AWS Account Provisioning

The University of Pennsylvania maintains an AWS@Penn Organization umbrella under which we manage AWS accounts created since August 2020. CETS originally created AWS accounts with Basic Support under the SEAS umbrella Organization which are NOT integrated into AWS@Penn, but can be transitioned to the AWS@Penn Organization upon request.

Please note: AWS is NOT associated with any of the SEAS HPC clusters, which are mentioned in other sections of this site.

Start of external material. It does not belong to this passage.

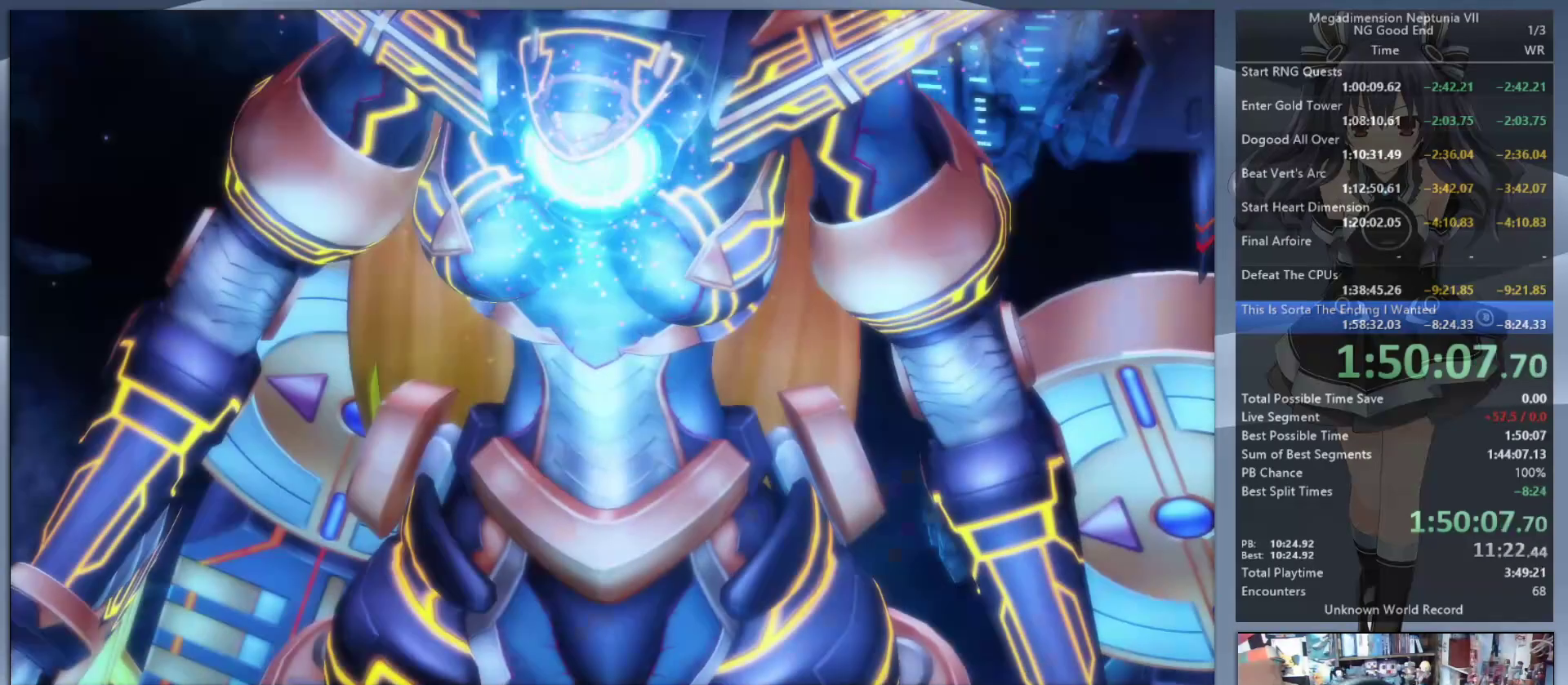
{"buttons": ["L2"], "left_stick": "center", "right_stick": "center", "events": [[200, "CROSS", "down"], [300, "CROSS", "up"], [367, "CROSS", "down"], [500, "CROSS", "up"]]}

Benefits of AWS@Penn integration

  • Security: PennKey Single Sign-On convenience (with Multifactor Authentication), and compliance peace of mind (https://www.isc.upenn.edu/security/data-box-amazon)
  • Support: Gain access to AWS Enterprise Support
  • Simplicity: Centralized billing (business office handles accounting and charges directly to budget / grant; no need to supply your personal credit card information)
  • Spending Reduction: The University’s Data Egress Waiver provides refunds for 100% of global data egress costs so long as those costs represent 15% or less of the overall organization’s spend with AWS.

Requests

If you wish to open a new AWS account for SEAS supported activity, please provide the following four required pieces of information in an e-mail to aws-help@seas.upenn.edu:

  • Account Nickname
    • RESEARCH GROUPS: A short name for this account related to your research project (e.g. robot-ai), all letters, numbers, and dashes, starting with a letter. NOTE: this should not be an e-mail address. If you do not provide one, we will use your PennKey username by default.
    • COURSES: DEPT-COURSE# (e.g. cis-565)
  • Funding Source (a.k.a. “Budget Name/Code”)
    • (either grant or fund name or 26 digit numeric code starting with 130-)
    • This funding source will be charged for all expenses incurred by this AWS account, intentional or otherwise
    • Please obtain faculty chair approval if this is an academic request for courses
    • This is required even if AWS has given you credits toward usage; the funding source will only be charged if you exhaust the provided credits
  • PennKey username(s) of whomever needs to login to the AWS account
  • Name of faculty advisor / PI who is responsible for the activity of this account; if this is not you, please CC: that responsible party when sending in your request
  • Penn Data Risk Classification  (high, moderate or low) based on the level of data sensitivity, government regulations, and the University policies 

Expectations

You will be provided with:

  • ACCESS: a URL which lets you login to the AWS@Penn portal with your PennKey username and password
  • ENTERPRISE SUPPORT: directions for logging in and obtaining support from AWS

You will be responsible for:

  • EXPENSES: all costs associated with using AWS resources under this account
  • SYSTEMS ADMINISTRATION: this AWS account is being provided as an Infrastructure as a Service (IaaS), where you are responsible for installing and configuring an OS on your compute instances and any required software
  • LICENSING: acquiring, contracting, or linking to existing licenses for any software used by your AWS resources
  • MONITORING: monitoring and adjusting resource usage to ensure you do not overrun your expense limits
  • SECURITY: maintaining security of any resources (including, but not limited to, security patches for operating systems, secure permissions for data, secure policies for administrative access, secure network controls)
  • POLICY: abiding by the Acceptable Use of Electronic Resources policy

Please allow at least three business days from receipt of request (or final budgetary approval if required) to availability of account.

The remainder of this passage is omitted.